• _Text for analysis_
※
Now all we need to do is simply multiply the anime rating by its weight (The similarity index), then sum up the new ratings and divide it by the sum of the weights.

We can easily do this by simply multiplying two columns, then grouping up the dataframe by anime_id and then dividing two columns:

It shows the idea of all similar users to candidate anime for the input user:

In [None]:
#Multiplies the similarity by the user's ratings
topUsersRating['weightedRating'] = topUsersRating['similarityIndex']*topUsersRating['rating']
topUsersRating.head()

In [None]:
#Applies a sum to the topUsers after grouping it up by userId
tempTopUsersRating = topUsersRating.groupby('anime_id').sum()[['similarityIndex','weightedRating']]
tempTopUsersRating.columns = ['sum_similarityIndex','sum_weightedRating']
tempTopUsersRating.head()

In [None]:
#Creates an empty dataframe
recommendation_df = pd.DataFrame()
#Now we take the weighted average
recommendation_df['weighted average recommendation score'] = tempTopUsersRating['sum_weightedRating']/tempTopUsersRating['sum_similarityIndex']
#recommendation_df['anime_id'] = tempTopUsersRating.index
recommendation_df.head()

In [None]:
recommendation_df = recommendation_df.sort_values(by='weighted average recommendation score', ascending=False)
recommendation_df.head(10)

# Result

In [None]:
anime_recom =recommendation_df.merge(anime_movie_fillter, left_on='anime_id', right_on='anime_id', how='inner')
anime_recom.head(20)

## Result year after 2010

In [None]:
anime_recom["year"] = pd.to_numeric(anime_recom['year'])
top10 = anime_recom[anime_recom["year"] >= 2010]
top10.head(10)
※
• _Data shown_
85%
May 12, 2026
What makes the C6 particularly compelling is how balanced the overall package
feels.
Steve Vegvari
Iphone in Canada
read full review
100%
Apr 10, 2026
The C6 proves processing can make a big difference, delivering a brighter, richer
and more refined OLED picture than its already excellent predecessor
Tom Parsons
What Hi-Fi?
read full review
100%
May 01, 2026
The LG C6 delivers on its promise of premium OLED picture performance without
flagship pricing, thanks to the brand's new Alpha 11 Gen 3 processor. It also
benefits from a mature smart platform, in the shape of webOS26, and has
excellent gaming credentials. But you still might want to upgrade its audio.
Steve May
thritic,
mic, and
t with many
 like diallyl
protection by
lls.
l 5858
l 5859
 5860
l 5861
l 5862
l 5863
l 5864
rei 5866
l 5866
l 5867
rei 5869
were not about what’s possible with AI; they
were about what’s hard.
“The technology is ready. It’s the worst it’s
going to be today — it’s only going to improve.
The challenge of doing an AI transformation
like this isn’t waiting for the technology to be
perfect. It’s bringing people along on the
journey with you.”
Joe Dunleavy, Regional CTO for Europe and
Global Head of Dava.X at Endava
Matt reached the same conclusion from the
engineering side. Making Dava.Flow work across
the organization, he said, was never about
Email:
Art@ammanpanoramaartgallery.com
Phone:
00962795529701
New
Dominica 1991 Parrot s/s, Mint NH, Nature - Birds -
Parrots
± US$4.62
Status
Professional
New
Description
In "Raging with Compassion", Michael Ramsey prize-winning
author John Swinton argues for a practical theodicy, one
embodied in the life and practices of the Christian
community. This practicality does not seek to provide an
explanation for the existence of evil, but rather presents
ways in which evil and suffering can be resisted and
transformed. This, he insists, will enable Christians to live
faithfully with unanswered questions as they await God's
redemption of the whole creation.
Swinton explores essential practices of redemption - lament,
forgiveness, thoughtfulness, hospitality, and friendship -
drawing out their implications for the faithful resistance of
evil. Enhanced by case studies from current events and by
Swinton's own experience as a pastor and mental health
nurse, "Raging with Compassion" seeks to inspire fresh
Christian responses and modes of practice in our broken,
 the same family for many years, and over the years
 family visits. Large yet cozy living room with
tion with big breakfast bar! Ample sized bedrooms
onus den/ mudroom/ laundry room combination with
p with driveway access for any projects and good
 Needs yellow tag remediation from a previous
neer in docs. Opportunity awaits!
※
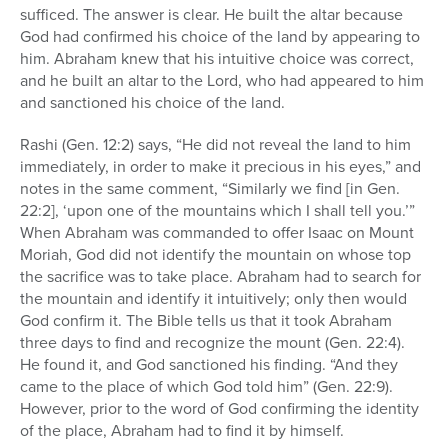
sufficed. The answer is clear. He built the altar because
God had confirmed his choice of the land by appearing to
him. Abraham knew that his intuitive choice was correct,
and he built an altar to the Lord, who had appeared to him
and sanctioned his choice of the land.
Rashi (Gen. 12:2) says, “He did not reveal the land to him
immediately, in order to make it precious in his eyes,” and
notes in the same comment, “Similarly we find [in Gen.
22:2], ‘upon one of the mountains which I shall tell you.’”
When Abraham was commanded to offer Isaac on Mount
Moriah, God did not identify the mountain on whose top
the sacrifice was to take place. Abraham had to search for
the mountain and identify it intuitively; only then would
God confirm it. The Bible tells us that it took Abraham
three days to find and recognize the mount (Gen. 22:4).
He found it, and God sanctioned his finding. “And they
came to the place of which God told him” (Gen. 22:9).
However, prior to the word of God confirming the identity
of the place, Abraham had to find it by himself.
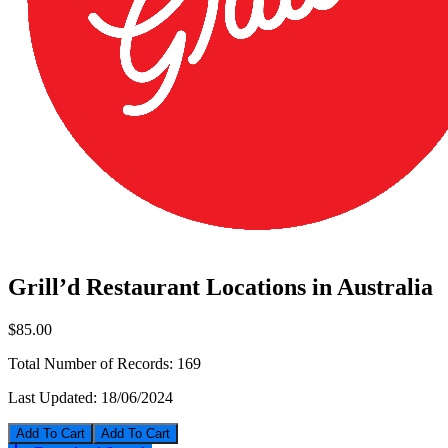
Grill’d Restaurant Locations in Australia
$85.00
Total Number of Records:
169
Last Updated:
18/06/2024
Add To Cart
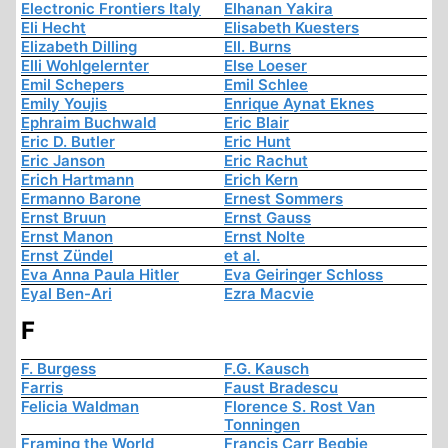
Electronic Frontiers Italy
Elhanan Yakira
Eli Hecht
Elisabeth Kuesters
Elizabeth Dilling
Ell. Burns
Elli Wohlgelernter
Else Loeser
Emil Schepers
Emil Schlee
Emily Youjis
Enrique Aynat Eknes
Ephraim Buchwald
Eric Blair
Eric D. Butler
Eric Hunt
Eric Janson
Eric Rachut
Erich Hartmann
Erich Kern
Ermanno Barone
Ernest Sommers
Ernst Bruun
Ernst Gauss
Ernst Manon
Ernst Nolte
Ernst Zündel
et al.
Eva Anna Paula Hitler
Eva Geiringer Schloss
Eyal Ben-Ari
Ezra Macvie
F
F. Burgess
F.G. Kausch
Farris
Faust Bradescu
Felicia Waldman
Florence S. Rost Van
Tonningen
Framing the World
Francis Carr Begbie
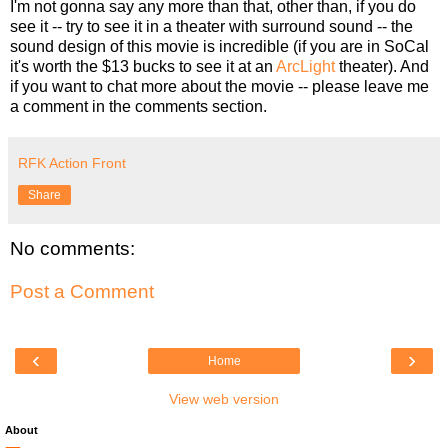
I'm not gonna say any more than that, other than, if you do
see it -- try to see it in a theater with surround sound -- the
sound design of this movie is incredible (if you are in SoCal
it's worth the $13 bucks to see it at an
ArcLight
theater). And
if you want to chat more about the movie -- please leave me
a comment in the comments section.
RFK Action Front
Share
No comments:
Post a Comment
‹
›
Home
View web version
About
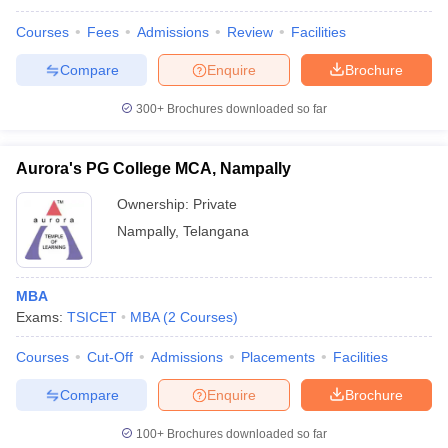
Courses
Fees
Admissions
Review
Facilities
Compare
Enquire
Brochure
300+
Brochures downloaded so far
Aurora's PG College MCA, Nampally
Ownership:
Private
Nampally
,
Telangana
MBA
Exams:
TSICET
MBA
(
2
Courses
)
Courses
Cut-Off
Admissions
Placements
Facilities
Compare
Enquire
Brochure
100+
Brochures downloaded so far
※
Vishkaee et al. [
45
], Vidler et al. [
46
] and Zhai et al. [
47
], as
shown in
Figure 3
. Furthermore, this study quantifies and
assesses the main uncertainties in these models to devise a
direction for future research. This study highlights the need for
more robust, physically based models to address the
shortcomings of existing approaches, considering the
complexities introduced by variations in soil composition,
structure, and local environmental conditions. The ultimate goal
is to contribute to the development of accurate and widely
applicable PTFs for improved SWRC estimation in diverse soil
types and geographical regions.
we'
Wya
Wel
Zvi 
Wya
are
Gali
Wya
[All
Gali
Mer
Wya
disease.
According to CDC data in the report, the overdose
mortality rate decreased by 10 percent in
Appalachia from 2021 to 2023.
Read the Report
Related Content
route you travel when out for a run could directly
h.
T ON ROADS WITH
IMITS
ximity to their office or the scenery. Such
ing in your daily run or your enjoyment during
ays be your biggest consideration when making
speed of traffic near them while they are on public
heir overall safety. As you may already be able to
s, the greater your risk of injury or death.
※
• _Instruction 1_
Duplicate the part of the anime recommendation notebook from "#Now we take" to "recommendation score', ascending=False)".
• _Instruction 2_
Give the lines of the rows from the line with "Vishkaee et al." to the line with "is to contribute" as a JSON list of strings, one string per line, leaving out blank lines.

• _Task response 1_
#Now we take the weighted average
recommendation_df['weighted average recommendation score'] = tempTopUsersRating['sum_weightedRating']/tempTopUsersRating['sum_similarityIndex']
#recommendation_df['anime_id'] = tempTopUsersRating.index
recommendation_df.head()

In [None]:
recommendation_df = recommendation_df.sort_values(by='weighted average recommendation score', ascending=False)

• _Task response 2_
[
  "Vishkaee et al. [",
  "45",
  "], Vidler et al. [",
  "46",
  "] and Zhai et al. [",
  "47",
  "], as",
  "shown in",
  "Figure 3",
  ". Furthermore, this study quantifies and",
  "assesses the main uncertainties in these models to devise a",
  "direction for future research. This study highlights the need for",
  "more robust, physically based models to address the",
  "shortcomings of existing approaches, considering the",
  "complexities introduced by variations in soil composition,",
  "structure, and local environmental conditions. The ultimate goal",
  "is to contribute to the development of accurate and widely"
]